::: MATERIAL FOR THE TASK :::
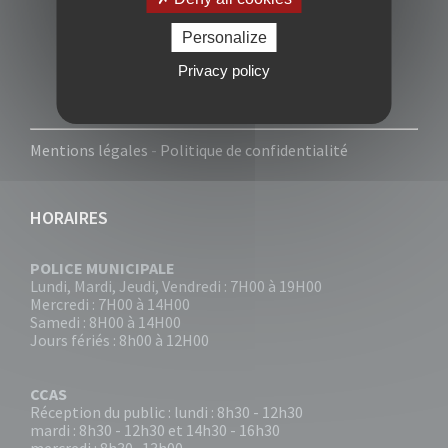
Personalize
Privacy policy
Mentions légales
-
Politique de confidentialité
HORAIRES
POLICE MUNICIPALE
Lundi, Mardi, Jeudi, Vendredi : 7H00 à 19H00
Mercredi : 7H00 à 14H00
Samedi : 8H00 à 14H00
Jours fériés : 8h00 à 12H00
CCAS
Réception du public : lundi : 8h30 - 12h30
mardi : 8h30 - 12h30 et 14h30 - 16h30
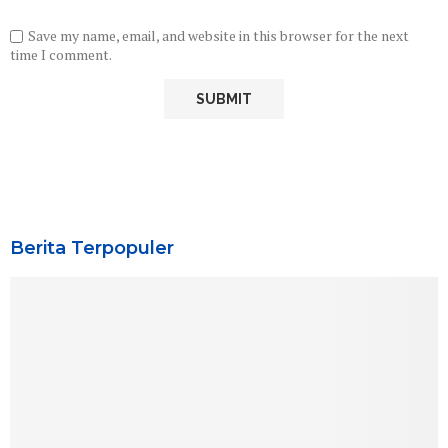
Save my name, email, and website in this browser for the next
time I comment.
Berita Terpopuler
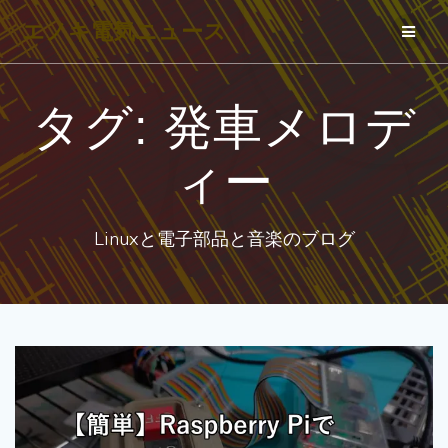
コ
エノキ電気ニュース
ン
テ
ン
タグ:
発車メロデ
ツ
へ
ィー
ス
キ
Linuxと電子部品と音楽のブログ
ッ
プ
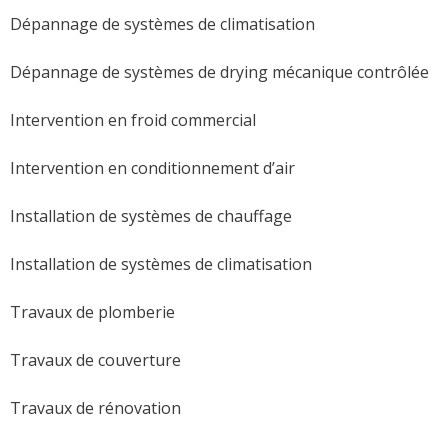
Dépannage de systèmes de climatisation
Dépannage de systèmes de drying mécanique contrôlée
Intervention en froid commercial
Intervention en conditionnement d’air
Installation de systèmes de chauffage
Installation de systèmes de climatisation
Travaux de plomberie
Travaux de couverture
Travaux de rénovation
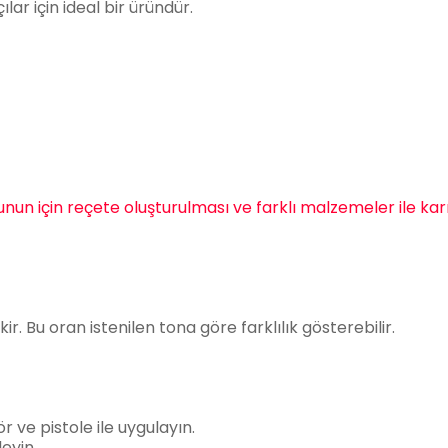
r için ideal bir üründür.
Bunun için reçete oluşturulması ve farklı malzemeler ile karı
ir. Bu oran istenilen tona göre farklılık gösterebilir.
 ve pistole ile uygulayın.
leyin.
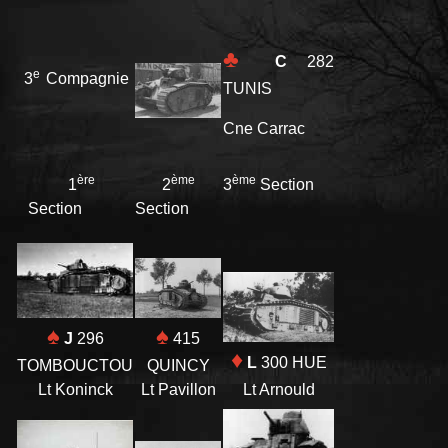
♣
C
282
e
3
Compagnie
TUNIS
Cne Carrac
ère
ème
ème
1
2
3
Section
Section
Section
♠
♠
J
296
415
♦
L
300 HUE
TOMBOUCTOU
QUINCY
Lt Arnould
Lt Koninck
Lt Pavillon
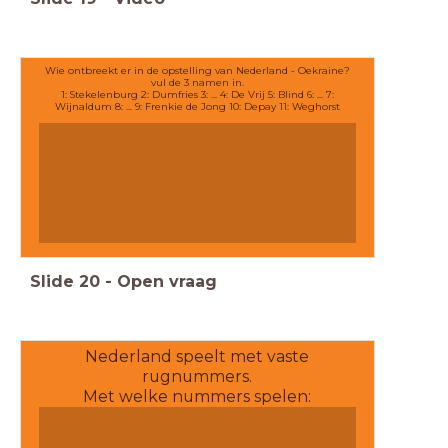
Wie ontbreekt er in de opstelling van Nederland - Oekraine?
vul de 3 namen in.
1: Stekelenburg 2: Dumfries 3: ... 4: De Vrij 5: Blind 6: ... 7:
Wijnaldum 8: ... 9: Frenkie de Jong 10: Depay 11: Weghorst
Slide
20
-
Open vraag
Nederland speelt met vaste
rugnummers.
Met welke nummers spelen:
Tim Krul
Frenkie de Jong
:::
■ WRITTEN TASK:
Wherever the string "climatisation" appears in a line above, copy that line.

■ THE COMPLETED TASK:
Dépannage de systèmes de climatisation
Installation de systèmes de climatisation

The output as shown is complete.